The demonstration was part of a fierce backlash in the UK to the announcement last week by Prime Minister Theresa May that US President Donald Trump had accepted an invitation conveyed from the Queen for a state visit later this year.
The number of signatories on a petition calling for Trump's state visit
to be cancelled has soared past 1.7 million -- and the issue will now be debated in Parliamen
t. Among those to have signed it are Jeremy Corbyn, leader of the opposition Labour party, and Ruth Davidson, the leader of May's Conservative party in Scotland.
Anger has intensified over Trump's decision to impose a 90-day ban on travellers from seven Muslim-majority nations and to restrict refugee arrivals
-- enacted in an executive order signed hours after May left the White House.
All this has left the Queen at the centre of a political firestorm -- not a comfortable place for a constitutional monarch.
In a letter to Tuesday's Times newspaper, the respected former head of the Foreign Office, Peter Ricketts, said May had put The Queen in a "very difficult position" and should protect her by downgrading Trump's invitation to an "official visit". Such a trip would be shorn of the ceremonial hoop-la that The President is currently expecting, involving only talks with the Prime Minister and a low-profile courtesy call on the monarch.
May is in a precarious position. If she bows to pressure and downgrades the trip she risks more than losing face: it could cost her a crucial trade deal she's been working on with President Trump.
It could also test relations with Buckingham Palace: Ricketts noted in his letter to the Times that the government's role in protecting the monarch from political controversy was being "put under strain because of the ill-urged advice to the Queen to rush out an invitation to President Trump".
As Ricketts' letter made clear, the Queen doesn't actually have a say on who is invited on a state visit to Britain. Instead, she acts on the advice of the Foreign Office in consultation with Downing Street.

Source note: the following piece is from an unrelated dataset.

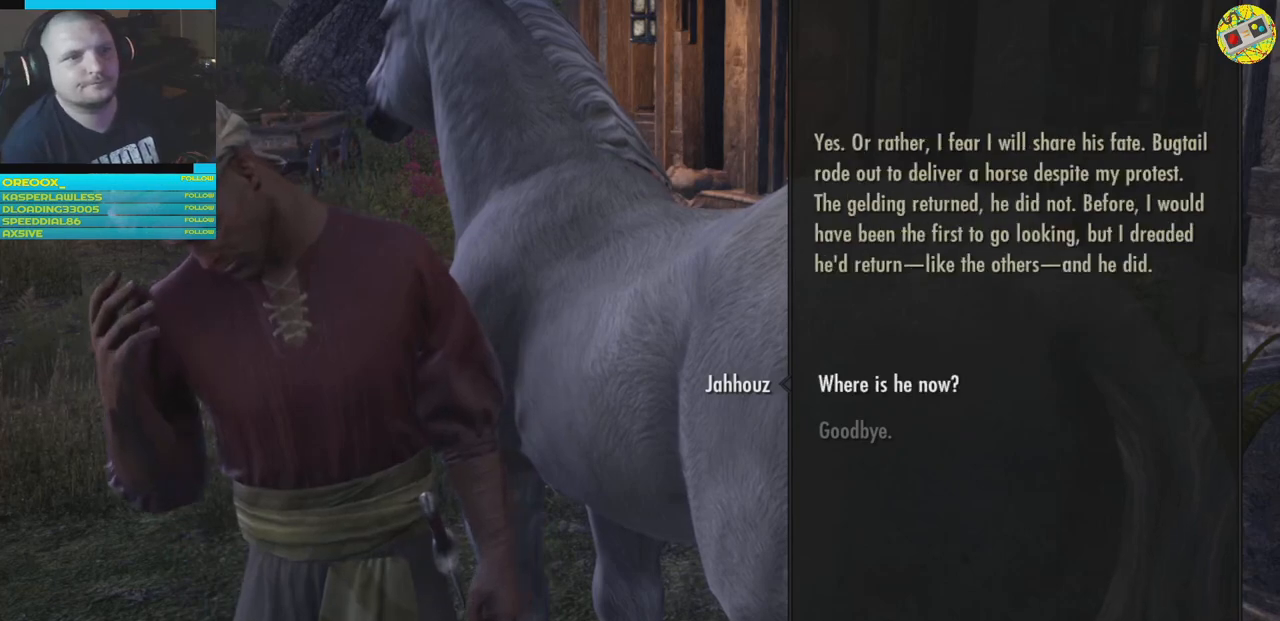
{"buttons": [], "left_stick": "center", "right_stick": "center", "events": [[67, "A", "up"]]}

May has the ultimate sign-off and only she can alter or withdraw the invitation.
So far the Prime Minister is resolute: the invitation stands, she said at a press conference with the Irish prime minister on Monday evening.
State visits are a powerful diplomatic tool for British governments and they are used unashamedly. Who can resist a sleepover and state banquet at Buckingham Palace, hosted by the Queen, with the pomp and pageantry of a horse-drawn carriage procession thrown in? If anyone can out-bling Donald Trump, it's Elizabeth Windsor -- and we already know Trump's mother was a fan
Whether The Queen is a fan of the President is a different matter and, not to put too fine a point on it, irrelevant. Her role is to stay above politics and over the decades she has hosted all sorts of controversial figures from Nicolae Ceaucescu of Romania to Robert Mugabe of Zimbabwe. Never have we heard a public utterance of her personal feelings about any of her official guests -- she's a stickler for protocol.
The government has its own reasons for wanting to improve relations with the guests, and whether or not the Queen relishes the idea of hosting President Trump, she will oblige, as is her duty.
We don't know how Trump would react to a downgraded invitation but he's unlikely to welcome it and at worst it could be taken as an insult and cause a diplomatic rift.
The Queen no doubt eagerly awaits the guidance from her ministers.